O impecável roteiro consegue se converter em um impecável filme através da magistral direção de Roman Polanski, que demonstra suas virtudes ao explorar cada detalhe de seu roteiro, por menor e insignificante que seja, não que o filme seja repleto de detalhes insignificantes, mas o modo como Polanski trata com seriedade o seu trabalho é impressionante, por isso ele é considerado tão polêmico. Consegue ditar o ritmo com coerência e eficácia do filme como poucos diretores, intriga o espectador e o prende criando todo um clímax espetacular, resultados de sequencias incomuns e enigmáticas. O filme cresce a cada momento, fruto da excelente direção de Polanski, que criou tensão até mesmo nos bastidores. Em uma cena em que a atriz Faye pedia para ao banheiro e Polanski não autorizou, dizem que a atriz jogou um copo com urina no rosto do diretor.

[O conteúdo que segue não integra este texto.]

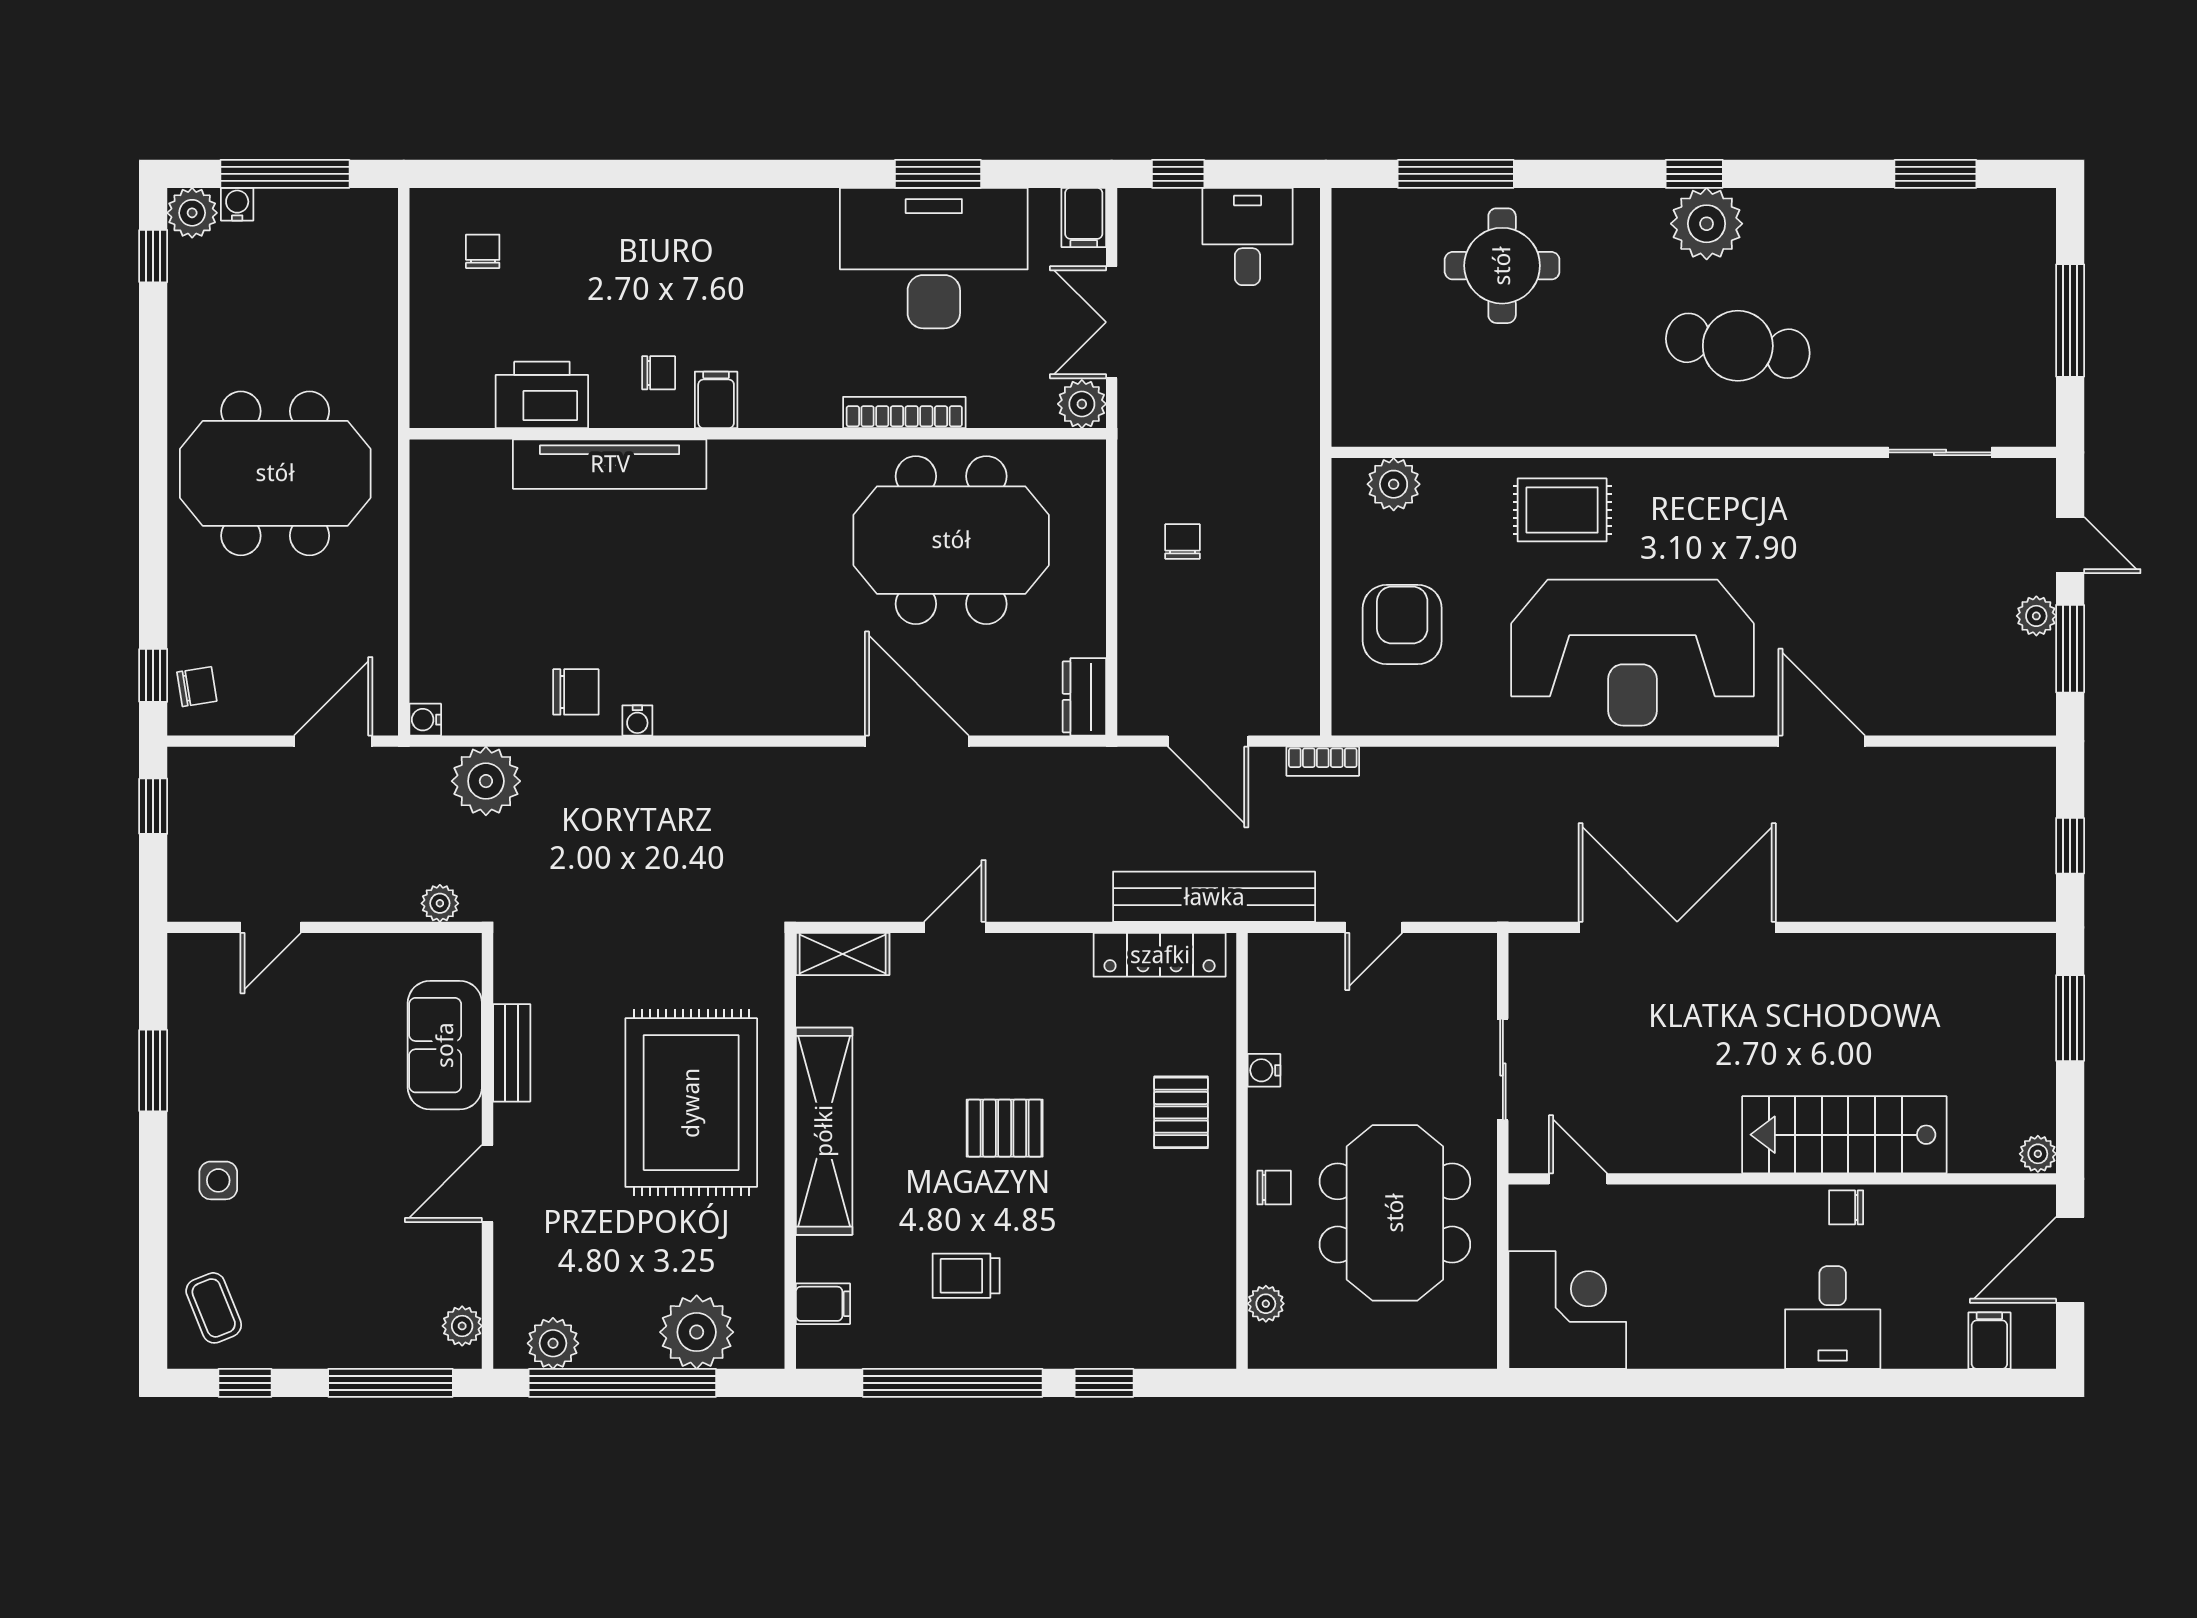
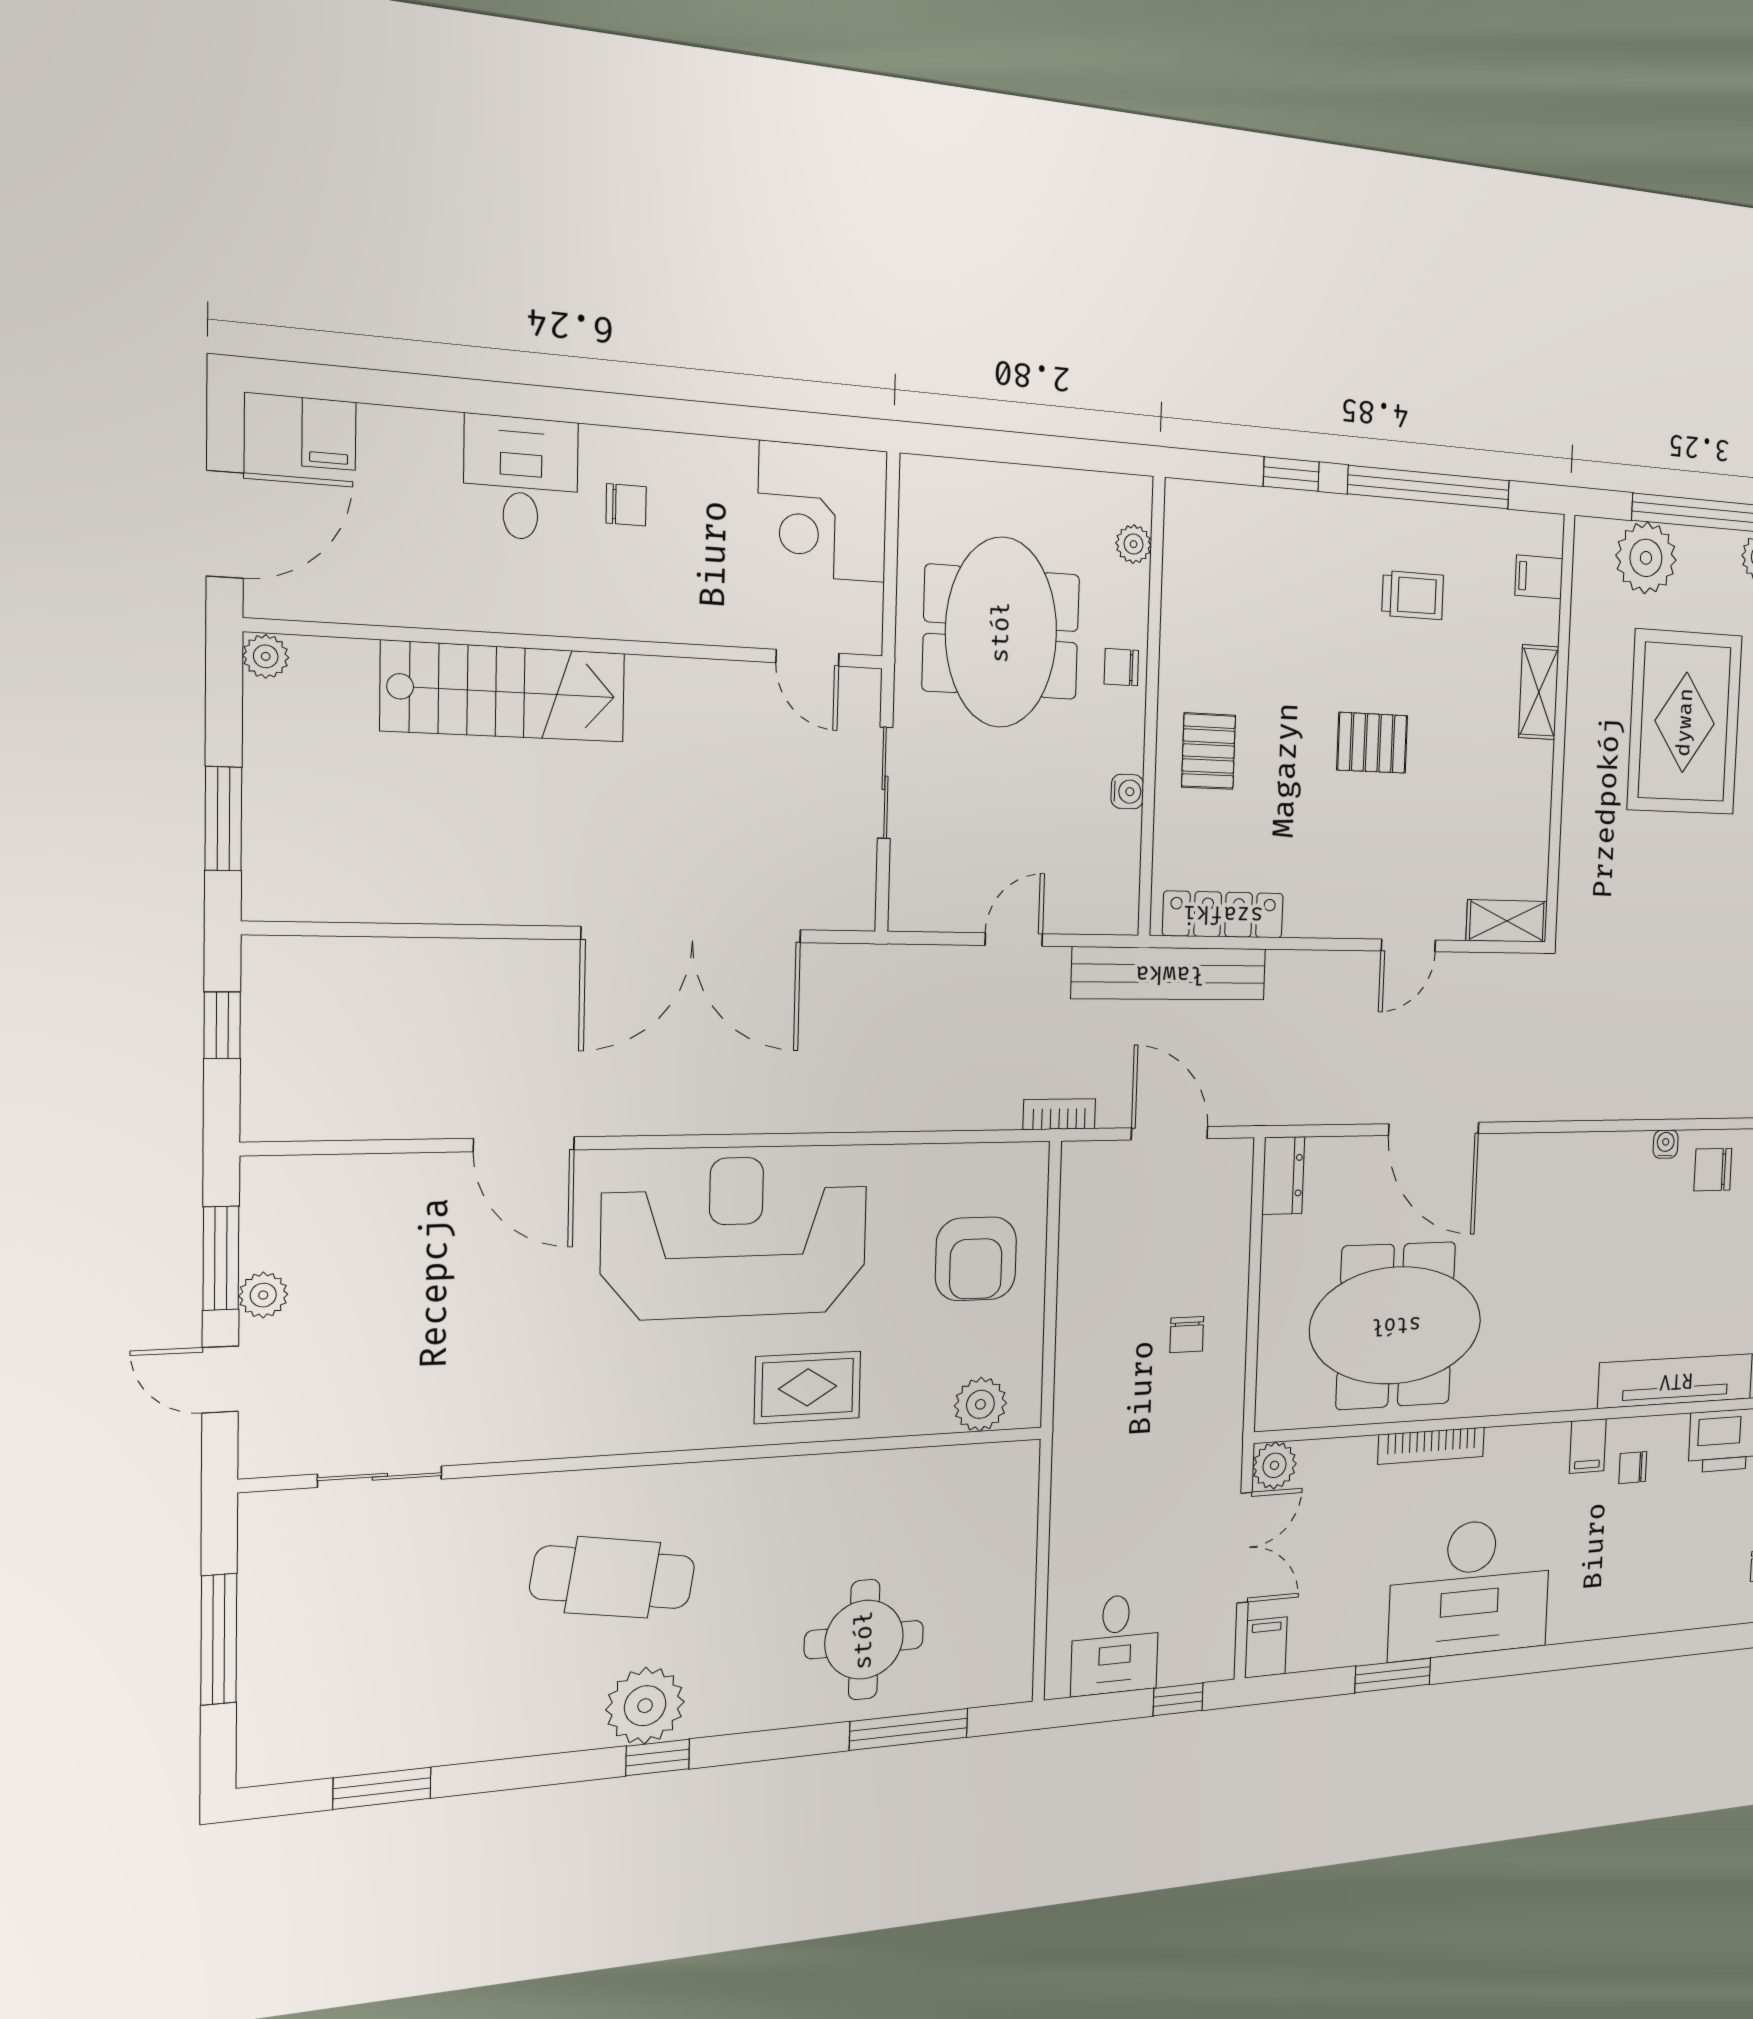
desk: (934, 258) -> (1470, 1588), moved
rug: (691, 1103) -> (1685, 722), moved
shelving: (824, 1131) -> (1539, 692), width x0.45, depth x0.75
chair: (1846, 1207) -> (626, 505), moved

Um dos aspectos mais charmosos do filme é sem dúvidas a trilha sonora. Cria climas suaves e ao mesmo tempo tensos, e com os personagens moralmente ambíguos na tela resultam em cenas de perfeição. Um fato a perceber é o de que em todas as cenas do filme o personagem de Nicholson está presente, em alguns momentos pode até passar despercebido, mas ele está sempre lá, com seu personagem que resume todo o estilo necessário para um protagonista de um noir, especialmente pelo seu estilo de se vestir. Jack Nicholson consegue perfeitamente resplandecer e em um dos melhores e mais difíceis personagens de sua carreira consegue uma atuação magnífica, soberba e coerente e merecedora de prêmios (indicado ao Oscar naquele ano e vencedor do Globo de Ouro e do BAFTA). Como todo noir que se preze, a presença de uma femme fatale envolvida com o protagonista é quase que obrigatória. A femme fatale é interpretada por Faye Dunaway e realiza de forma plausível seu papel, sempre causando uma dúvida no espectador com suas ações inconfiáveis (Indicado na categoria de melhor atriz no Oscar, Globo de Ouro e BAFTA).

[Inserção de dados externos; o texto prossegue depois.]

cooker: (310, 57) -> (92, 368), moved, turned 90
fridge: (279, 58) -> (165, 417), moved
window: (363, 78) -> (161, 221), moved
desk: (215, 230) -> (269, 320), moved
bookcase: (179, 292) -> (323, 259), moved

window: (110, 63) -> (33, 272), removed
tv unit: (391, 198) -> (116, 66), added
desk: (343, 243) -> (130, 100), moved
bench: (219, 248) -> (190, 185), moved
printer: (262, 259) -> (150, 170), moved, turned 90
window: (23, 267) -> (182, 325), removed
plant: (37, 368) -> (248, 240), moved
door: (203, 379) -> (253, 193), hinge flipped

Um belo filme que sem dúvidas irá provocar revisões, e em cada revisão esta obra irá crescer. Instigante em todo o seu decorrer, em nenhum momento torna-se cansativo ou até mesmo previsível. Não venceu o Oscar de melhor filme naquele ano, que ficou, de forma incontestável, com O Poderoso Chefão: Parte II (The Gotfather: Part II, 1974). Além de melhor filme, Chinatown foi indicado a outras nove categorias (Melhor Diretor; Melhor Direção de fotografia; Melhor Edição [sublime, diga-se]; Melhor Som; Melhor Trilha Original; Melhor Direção de Arte; Melhor Ator [Nicholson]; e Melhor Atriz [Dunaway]). No Globo de Ouro venceu em quatro categorias das sete indicações. O filme teve o seu devido reconhecimento, e é certamente um dos melhores da década de 70.